* Web document revisions *
_ _ _ _ _

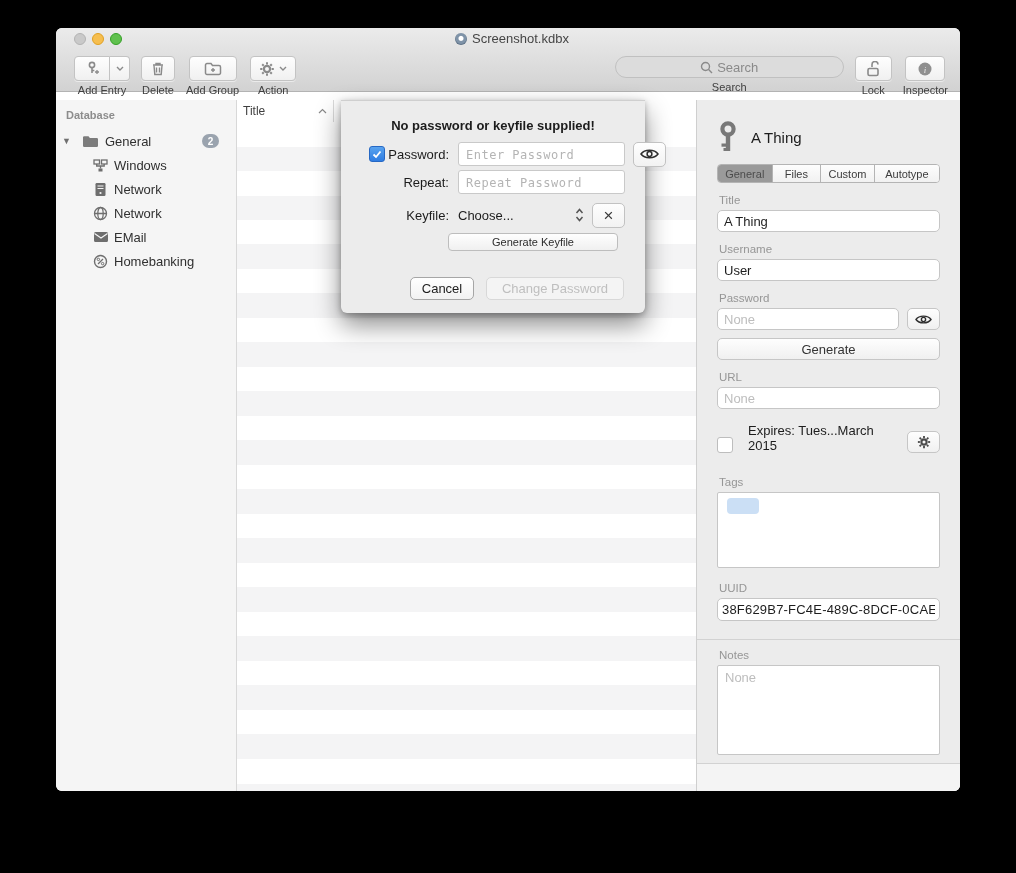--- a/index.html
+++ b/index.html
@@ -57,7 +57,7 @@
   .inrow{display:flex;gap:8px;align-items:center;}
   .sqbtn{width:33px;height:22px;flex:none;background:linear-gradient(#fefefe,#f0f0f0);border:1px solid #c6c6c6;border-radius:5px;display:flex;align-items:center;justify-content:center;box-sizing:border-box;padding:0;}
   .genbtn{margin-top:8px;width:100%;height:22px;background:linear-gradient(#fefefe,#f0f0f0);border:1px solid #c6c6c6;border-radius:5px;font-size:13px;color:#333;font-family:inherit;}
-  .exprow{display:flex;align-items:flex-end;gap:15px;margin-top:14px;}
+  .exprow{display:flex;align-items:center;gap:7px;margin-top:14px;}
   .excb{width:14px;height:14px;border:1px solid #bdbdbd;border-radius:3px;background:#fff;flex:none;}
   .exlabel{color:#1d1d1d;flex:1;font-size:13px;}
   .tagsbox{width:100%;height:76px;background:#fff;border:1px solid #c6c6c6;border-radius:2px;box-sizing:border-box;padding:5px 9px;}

_ _ _ _ _

* Task objective *
Copy out the entries exactly. No pictures.

* Result below *
--- a/index.html
+++ b/index.html
@@ -57,7 +57,7 @@
   .inrow{display:flex;gap:8px;align-items:center;}
   .sqbtn{width:33px;height:22px;flex:none;background:linear-gradient(#fefefe,#f0f0f0);border:1px solid #c6c6c6;border-radius:5px;display:flex;align-items:center;justify-content:center;box-sizing:border-box;padding:0;}
   .genbtn{margin-top:8px;width:100%;height:22px;background:linear-gradient(#fefefe,#f0f0f0);border:1px solid #c6c6c6;border-radius:5px;font-size:13px;color:#333;font-family:inherit;}
-  .exprow{display:flex;align-items:flex-end;gap:15px;margin-top:14px;}
+  .exprow{display:flex;align-items:center;gap:7px;margin-top:14px;}
   .excb{width:14px;height:14px;border:1px solid #bdbdbd;border-radius:3px;background:#fff;flex:none;}
   .exlabel{color:#1d1d1d;flex:1;font-size:13px;}
   .tagsbox{width:100%;height:76px;background:#fff;border:1px solid #c6c6c6;border-radius:2px;box-sizing:border-box;padding:5px 9px;}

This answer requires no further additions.